Hence, prediction number one: The idea of “a donor for everybody” will be abandoned. HSCT has to provide for the individual patient the best outcome regarding overall survival, quality of life and costs. The outcome after HSCT must be superior, in these three aspects, to any of the modern drugs or treatments, including “watch and wait” strategies or palliation. Assessment of risks needs to integrate risk factors relating to the patient, his or her disease, the donor, the stem cell source, the transplant technology, as well as micro- and macroeconomic risk factors (Gratwohl et al. 2015b; Gratwohl et al. 2017). For some patients, early transplant will be the optimal approach; for others, HSCT may need to be delayed. For others, HSCT will never be the preferred option. Obviously, the transplant physician is no longer in a position to adequately assess risk in comparison to the multiple alternative strategies, as it was possible in the old times of the simple EBMT risk score. Machine-learning algorithms will replace risk assessment; the competent physician will still be needed to discuss the results with his or her patients and their families and to conduct the transplant (Verghese et al. 2018).

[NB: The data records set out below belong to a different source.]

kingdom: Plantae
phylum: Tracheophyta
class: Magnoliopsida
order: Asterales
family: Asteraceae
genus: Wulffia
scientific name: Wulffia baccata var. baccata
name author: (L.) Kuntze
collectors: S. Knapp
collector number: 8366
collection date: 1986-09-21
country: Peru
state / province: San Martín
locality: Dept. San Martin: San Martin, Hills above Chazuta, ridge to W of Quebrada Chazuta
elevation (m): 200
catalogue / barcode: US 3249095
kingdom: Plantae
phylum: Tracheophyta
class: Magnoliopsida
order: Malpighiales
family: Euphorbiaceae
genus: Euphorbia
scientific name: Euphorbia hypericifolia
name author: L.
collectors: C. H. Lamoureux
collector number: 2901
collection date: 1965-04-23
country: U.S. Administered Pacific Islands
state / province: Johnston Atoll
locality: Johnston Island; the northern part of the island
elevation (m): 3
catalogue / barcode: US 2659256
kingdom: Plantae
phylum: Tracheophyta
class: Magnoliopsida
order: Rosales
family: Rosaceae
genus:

Hence, prediction number two: The WHO guiding principles for cell, organ, and tissue transplants, “data collection and data analysis are integral parts of the therapy”, need to become a mandatory reality for all transplant teams (WHO 2010). The gap between transplant numbers and reports (Fig. 2.1) has to be closed. Reporting has to become real-time and life-long. The EBMT and transplant centers have to adapt. Data and quality management will become a “condition sine qua non” for all, with close interactions between local, national, and international organizations. Machine learning will end the individualistic center unique transplant techniques. It will no longer be possible to apply hundreds of different GvHD prevention methods and a multitude of conditioning regimens, just by the argument “I have good experience with my method.” Standardization will permit correct personalized medicine, as outlined above. Obviously, assessment of outcome can no longer be restricted to transplanted patients; it will need the correct comparison with non-transplant strategies on a routine basis.

Hence, prediction number three: HSCT centers and the EBMT will no longer be isolated in the treatment landscape. HSCT will need to be integrated into the treatment chain, from diagnosis to early treatment, transplant decisions, and secondary treatment, up to life-long follow-up. Not all of these steps have to occur at the transplant center, but they need to be coordinated by the expert team. Data have clearly shown that transplant experience, as measured in patient numbers and years, is associated with outcome (Gratwohl et al. 2015b). No center will have sufficient expertise for all diseases amenable to HSCT or for all transplant techniques, e.g., bone marrow harvest. HSCT centers will have to decide on their priorities, jointly with their referral and their after-care chain, within their city, their country, or with neighboring countries for coordination.

Hence, final prediction: EBMT can take the science-based lead for coordination and standardization, guide in reorganization of networks with non-transplant treatment chains, and prioritize comparative studies, independent of pressure groups. Then, history will tell, whether the proverb from a contemporary of von Humboldt, Georg Wilhelm Friedrich Hegel (1770–1831) “History teaches us that man learns nothing from history.” (Spier 2015), can be overcome. The potential is here.